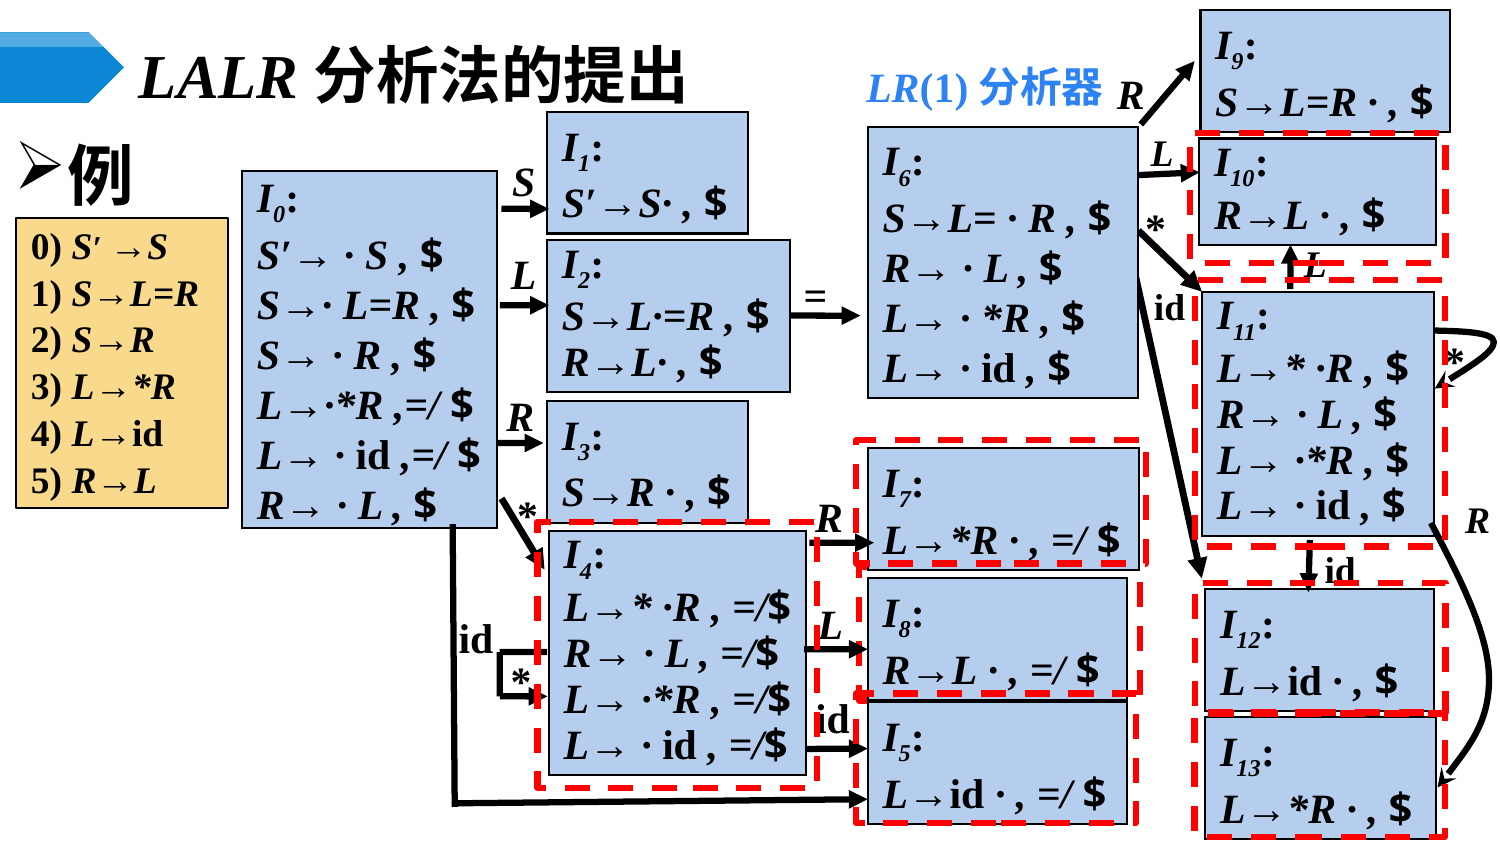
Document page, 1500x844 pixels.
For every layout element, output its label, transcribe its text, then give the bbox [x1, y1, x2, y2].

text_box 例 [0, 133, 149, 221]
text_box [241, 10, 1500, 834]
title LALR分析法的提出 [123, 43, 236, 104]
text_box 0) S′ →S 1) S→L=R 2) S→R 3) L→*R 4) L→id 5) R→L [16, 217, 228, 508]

-=-=-

* _What you have to do_:
Drop the images, then copy the data exactly.

* _Written answer_:
Document page, 1500x844 pixels.
For every layout element, output its label, transcribe its text, then give the bbox [x1, y1, x2, y2].

text_box 例 [0, 133, 149, 221]
text_box [241, 10, 1500, 834]
title LALR分析法的提出 [123, 43, 236, 104]
text_box 0) S′ →S 1) S→L=R 2) S→R 3) L→*R 4) L→id 5) R→L [16, 217, 228, 508]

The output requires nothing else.